NIH names Dr. Gary H. Gibbons director of the National Heart, Lung, and Blood Institute
Preeminent clinician-scientist and cardiologist takes the helm at the NHLBI
NHLBI Acting Director Dr. Susan Shurin, NIH Director Dr. Francis Collins, and the selected new NHLBI director, Dr. Gary Gibbons
National Institutes of Health Director Francis S. Collins, M.D., Ph.D., announced today the selection of Gary H. Gibbons, M.D., as the new director of the NIH’s National Heart, Lung, and Blood Institute (NHLBI). Dr. Gibbons is the founder and current director of the Cardiovascular Research Institute, chairperson of the Department of Physiology, and professor of physiology and medicine at the Morehouse School of Medicine in Atlanta.
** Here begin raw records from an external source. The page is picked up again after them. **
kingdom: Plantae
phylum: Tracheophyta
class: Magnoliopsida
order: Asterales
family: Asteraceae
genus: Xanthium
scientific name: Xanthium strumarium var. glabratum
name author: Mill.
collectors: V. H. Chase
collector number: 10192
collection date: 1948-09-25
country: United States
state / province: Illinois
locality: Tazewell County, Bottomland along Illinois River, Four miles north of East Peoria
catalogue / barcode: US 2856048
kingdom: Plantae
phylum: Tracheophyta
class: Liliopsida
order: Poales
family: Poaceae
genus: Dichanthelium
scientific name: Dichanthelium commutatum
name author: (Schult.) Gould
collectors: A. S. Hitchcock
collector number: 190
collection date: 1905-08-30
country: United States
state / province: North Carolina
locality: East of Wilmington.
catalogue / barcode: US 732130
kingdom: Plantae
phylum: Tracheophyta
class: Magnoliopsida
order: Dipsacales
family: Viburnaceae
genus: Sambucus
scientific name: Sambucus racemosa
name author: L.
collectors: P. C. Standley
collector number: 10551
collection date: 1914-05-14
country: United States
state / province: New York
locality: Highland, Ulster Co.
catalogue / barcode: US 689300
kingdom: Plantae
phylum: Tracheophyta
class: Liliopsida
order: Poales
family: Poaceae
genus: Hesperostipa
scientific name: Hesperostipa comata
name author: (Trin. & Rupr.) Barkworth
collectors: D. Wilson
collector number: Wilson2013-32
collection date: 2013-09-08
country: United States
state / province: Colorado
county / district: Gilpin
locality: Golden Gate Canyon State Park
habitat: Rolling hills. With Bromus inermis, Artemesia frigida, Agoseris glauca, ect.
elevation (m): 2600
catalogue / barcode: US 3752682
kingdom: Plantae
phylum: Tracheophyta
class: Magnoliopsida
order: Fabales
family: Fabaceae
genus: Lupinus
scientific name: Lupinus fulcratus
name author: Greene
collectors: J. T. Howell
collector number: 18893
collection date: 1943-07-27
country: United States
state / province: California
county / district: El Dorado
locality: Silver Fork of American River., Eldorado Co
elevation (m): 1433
He expects to start his new position in the summer of 2012.
Gibbons’ institute at Morehouse is recognized for its discovery science related to cardiovascular health of minority populations. His laboratory is focused on discovering novel mediators of vascular disease. His program involves collaborative efforts to study the functional significance of genomic variation and changes in gene activities due to ‘epigenetic’ modifications of DNA that do not involve a change in the genetic code, as factors that enhance the susceptibility to cardiovascular disease.
“It is my sincere pleasure to welcome Dr. Gibbons to the NIH team,” said Collins. “His extraordinary scientific skills, tremendous energy and bold vision will be an asset to NHLBI and NIH.” Susan B. Shurin, M.D., will continue as acting director of NHLBI until Gibbons joins, at which point she will resume her role as the institute’s deputy director. “I want to extend my deep gratitude to Susan for her strong leadership in this role,” added Collins.
Gibbons will oversee the third largest institute at the NIH, with an annual budget of more than $3 billion and a staff of 917 federal employees. Gibbons will also direct his own lab at the NIH, focusing on predictive health and genomic medicine in minority populations. The NHLBI provides global leadership for research, training, and education programs to promote the prevention and treatment of heart, lung, and blood diseases and enhance the health of all individuals so that they can live longer and more fulfilling lives.
“It’s an honor to join the NIH and lead the Heart, Lung, and Blood Institute,” said Gibbons. “The globally recognized research and training supported by the NHLBI continues to advance biomedical knowledge in fields related to heart, lung, and blood diseases. I look forward to working with the institute staff and with the many researchers supported by the Institute to foster multidisciplinary approaches to improve disease prevention, diagnosis, and treatment that will advance the health of all Americans.”
Gibbons has served as a member of the National Heart, Lung, and Blood Advisory Council (NHLBAC) since 2009, a position he resigned after being selected to be director of the NHLBI. He was also a member of the NHLBI Board of Extramural Experts, a working group of the NHLBAC. Gibbons has received 15 NHLBI-supported grants since 1997.
Under his leadership of the Cardiovascular Research Institute at the Morehouse School of Medicine, Gibbons directed NIH-supported research in the fields of vascular biology, genomic medicine, and the pathogenesis of vascular diseases. During his tenure, the Cardiovascular Research Institute emerged as a center of excellence, leading the way in discoveries related to the cardiovascular health of minority populations. Gibbons has received several patents for innovations derived from his research in the fields of vascular biology and the pathogenesis of vascular diseases.
Gibbons, who is originally from Philadelphia, earned his undergraduate degree from Princeton University in Princeton, N.J., and graduated magna cum laude from Harvard Medical School in Boston. He completed his residency and cardiology fellowship at the Harvard-affiliated Brigham and Women’s Hospital in Boston. Prior to joining the Morehouse School of Medicine in 1999, Dr. Gibbons was a member of the faculty at Stanford University, in Stanford, Calif., from 1990 until1996, and Harvard Medical School from 1996 until 1999.
Throughout his career, Gibbons has received numerous honors, including election to the Institute of Medicine of the National Academies of Sciences; selection as a Robert Wood Johnson Foundation Minority Faculty Development Fellowship awardee; selection as a Pew Biomedical Scholar by the Pew Charitable Trusts; and recognition as an Established Investigator of the American Heart Association (AHA).
Dr. Gibbons also serves on several editorial boards for journals in cardiovascular medicine, the Juvenile Diabetes Foundation, and the AHA.